▸ 本文:
━━━━━━━━━━━━━━━━━━━━

老後生活のための資産形成に関しては悲観的なトーンで語られることが多いが、最近のデータをみると、実は若年層の方が問題意識を持ち、能動的に行動している面もある。そうは言っても、依然として全く関心を持っていない若者は多く、放置すれば長期的に大きな社会問題になると考えられる。資産運用会社を始めとする金融業界は、従来型の啓蒙的メッセージが届かなかった層に働きかけるための新たなアプローチを考える必要がある。

2019年3月に公表された一般社団法人投資信託協会のアンケート調査(20,000サンプル)によると、投資信託の保有者は全回答者の14.7%であった。年代別にみると、20代が7.6%、30代が11.0%と、依然として若年層の投資信託保有率が特に低い(図表1)。

投資信託の保有状況.png

平均寿命の延伸、少子高齢化による公的年金の実質減額、インフレ・リスク等を踏まえて早め早めに計画的な資産形成をしておくべきだというメッセージは、すでにメディアやネット上にあふれている。それでもなかなか投資信託保有者が増えない要因としては、資産運用に「そもそも興味がない」人が多いからであろう。

実際、上記のアンケート調査では、「投資信託の非購入理由」として、「そもそも興味がない」(48.4%)が最も高い。次いで「投資の知識がない」(38.0%)が多く、年代別で見てもその傾向は変わらない。

若年層の中でも二極分化

ただ、投資信託保有経験者の「投資信託の興味・関心・購入のきっかけ」に対しての回答は年代別に違いがある。シニア層(60-70代)は「金融機関の人に勧められて」が60-70%を占め、次いで「経済的に余裕ができたので」(10-15%程度)、「家族や友人などから話を聞いて」(10%程度)が多く、それ以外の理由は10%未満だ。対して20代では、最も多い回答はシニア層と同じく「金融機関の人に勧められて」であるものの、30%程度にとどまっている。次いで、「インターネットで見たり調べたりして」の回答が30%弱、「投資信託に関する本を読んで」も20%程度と、能動的に自分で調べることで興味につなげているケースが一定割合あるという点が他の年代と比べて顕著に異なる。

若年層の中でも、このようにすでに問題を認識している人たちにとっては、既存のさまざまな媒体を通じた情報提供も引き続き有効であると考えられる。しかし、問題認識のない、資産運用に興味のない若年層に対しては、そうした情報は意味をなしていない。資産運用業界は今一度、消費者行動の特性を分析した上で啓蒙活動やマーケティングを考え直す必要がある。

━━━━━━━━━━━━━━━━━━━━

▸ 演習データ:
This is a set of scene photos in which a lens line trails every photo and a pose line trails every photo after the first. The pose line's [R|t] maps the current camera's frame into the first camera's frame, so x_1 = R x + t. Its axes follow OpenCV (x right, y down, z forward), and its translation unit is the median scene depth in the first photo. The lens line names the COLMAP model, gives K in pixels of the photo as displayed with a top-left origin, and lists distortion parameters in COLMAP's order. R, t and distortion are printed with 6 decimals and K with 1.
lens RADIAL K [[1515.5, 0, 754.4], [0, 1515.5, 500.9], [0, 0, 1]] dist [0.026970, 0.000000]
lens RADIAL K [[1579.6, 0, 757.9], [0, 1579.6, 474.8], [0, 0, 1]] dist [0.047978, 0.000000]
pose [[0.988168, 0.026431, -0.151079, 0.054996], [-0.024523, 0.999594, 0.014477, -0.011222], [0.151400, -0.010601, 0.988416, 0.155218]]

━━━━━━━━━━━━━━━━━━━━

▸ 問題:
次の1.〜3.は本文の内容と一致していますか。それぞれ「はい」か「いいえ」で答え、判断の決め手となる本文の語句を引用してください。
1. 投資信託協会の調査で、投資信託の保有者は全回答者の14.7%だった。
2. 「投資信託の非購入理由」として最も多かった回答は「投資の知識がない」である。
3. 20代の投資信託保有経験者では、「金融機関の人に勧められて」が60-70%を占める。

▸ 解答:
1. はい。「投資信託の保有者は全回答者の14.7%であった」
2. いいえ。「「そもそも興味がない」(48.4%)が最も高い」
3. いいえ。「30%程度にとどまっている」